I asked her questions about Clyde and the picture she painted was a bad one. His specialty was in raising spirits, warping them and infusing them with his own cruel and twisted desires. It made me think of Not Afraid and Tess confirmed that as far as she knew, Clyde had been involved in that, though mostly she thought it was Samir’s doing. She claimed she hadn’t been, that Samir didn’t seem to include or trust her as much as he did Clyde. Apparently she was pretending to be very young and inexperienced in the hopes that Samir would continue to believe her not worth harvesting yet.
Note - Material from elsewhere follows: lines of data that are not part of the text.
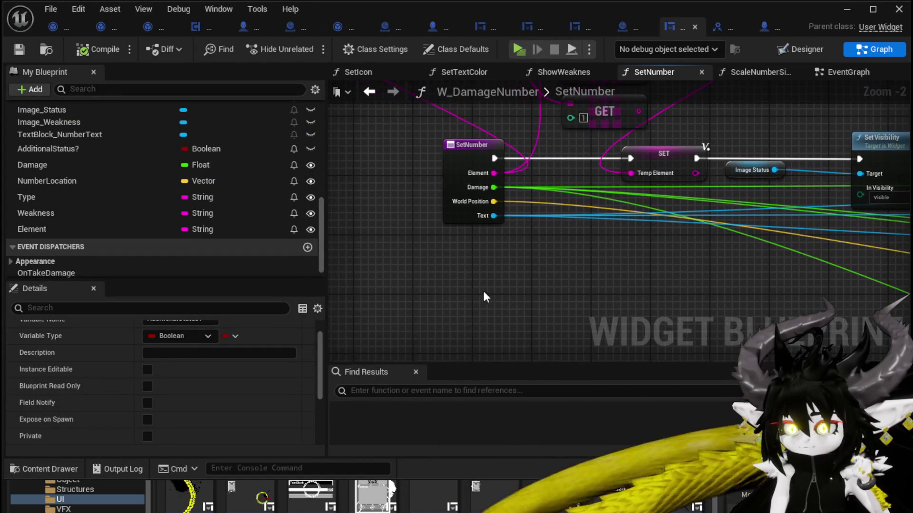
{"action": "scroll", "coordinate": [480, 271], "scroll_direction": "down", "scroll_amount": 2}
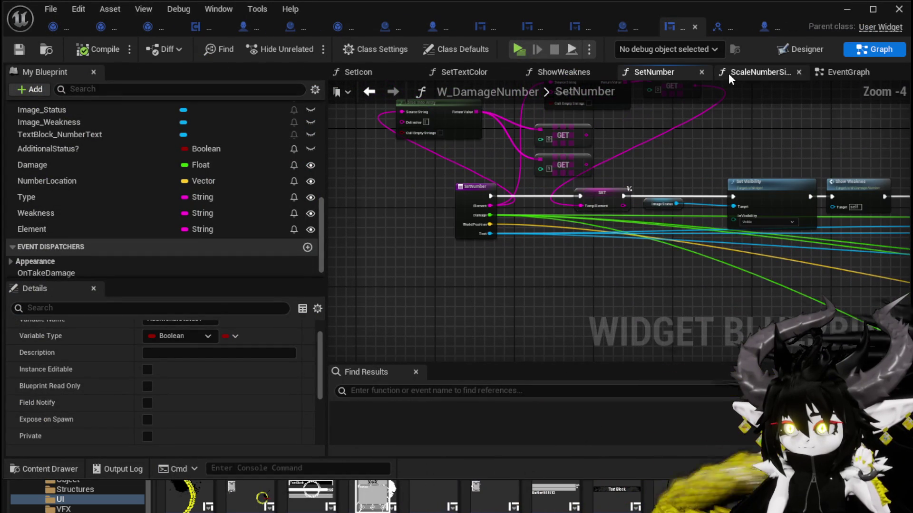
{"action": "left_click", "coordinate": [834, 69]}
{"action": "scroll", "coordinate": [467, 266], "scroll_direction": "up", "scroll_amount": 1}
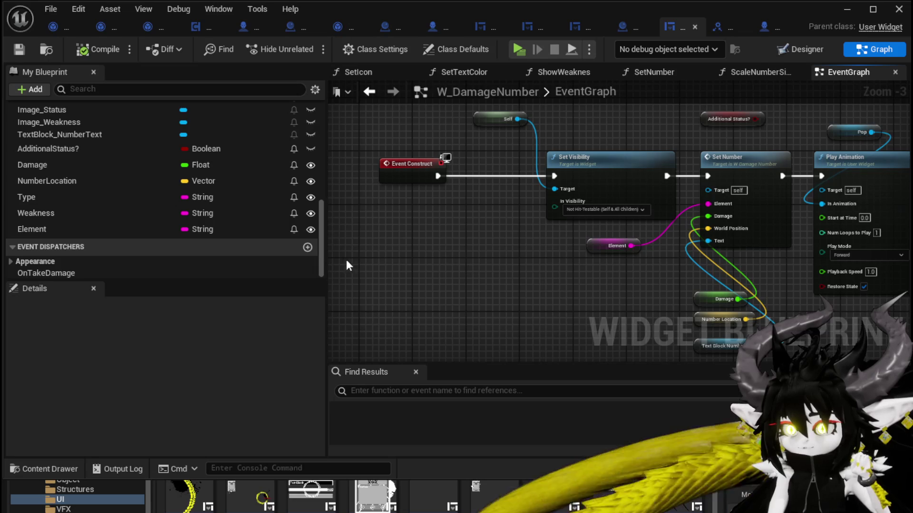
{"action": "left_click", "coordinate": [78, 198]}
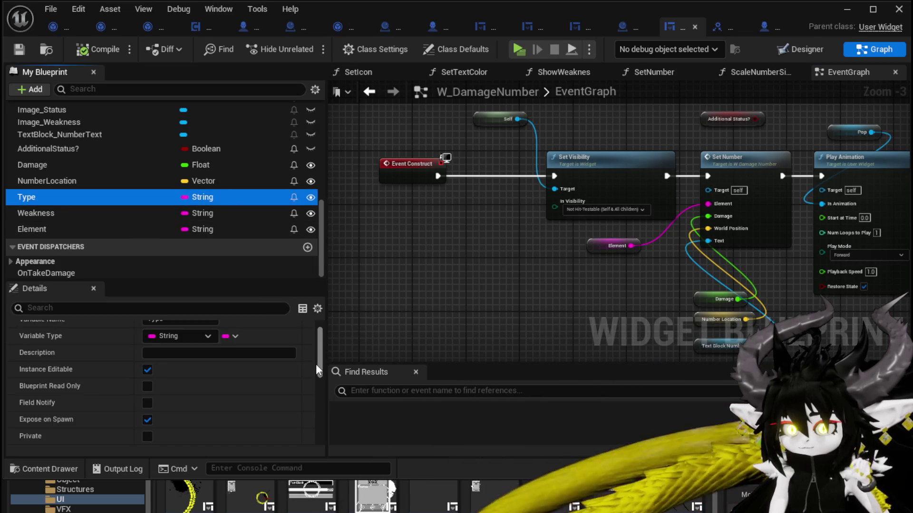
{"action": "scroll", "coordinate": [237, 352], "scroll_direction": "up", "scroll_amount": 1}
{"action": "left_click", "coordinate": [176, 344]}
She was tiring quickly, I saw, and I decided the rest of my million questions could wait.
“One last thing, just in case,” I said. “What does Clyde look like? What does his magic smell like?”
“Smell like?” she asked, her face a picture next to the word confusion in the dictionary.
“Magic has a smell, a feel, a taste. I don’t know how to describe it,” I said, waving my hands in the air. “Your’s is cool, crisp, like a frosty morning.”
She blinked up at me and her tongue flicked over her lips. “I cannot smell or taste someone else’s magic,” she said. “I can see the effects, see the obvious things like you throwing fire. I have never heard of anyone who can sense another without taking their power first.”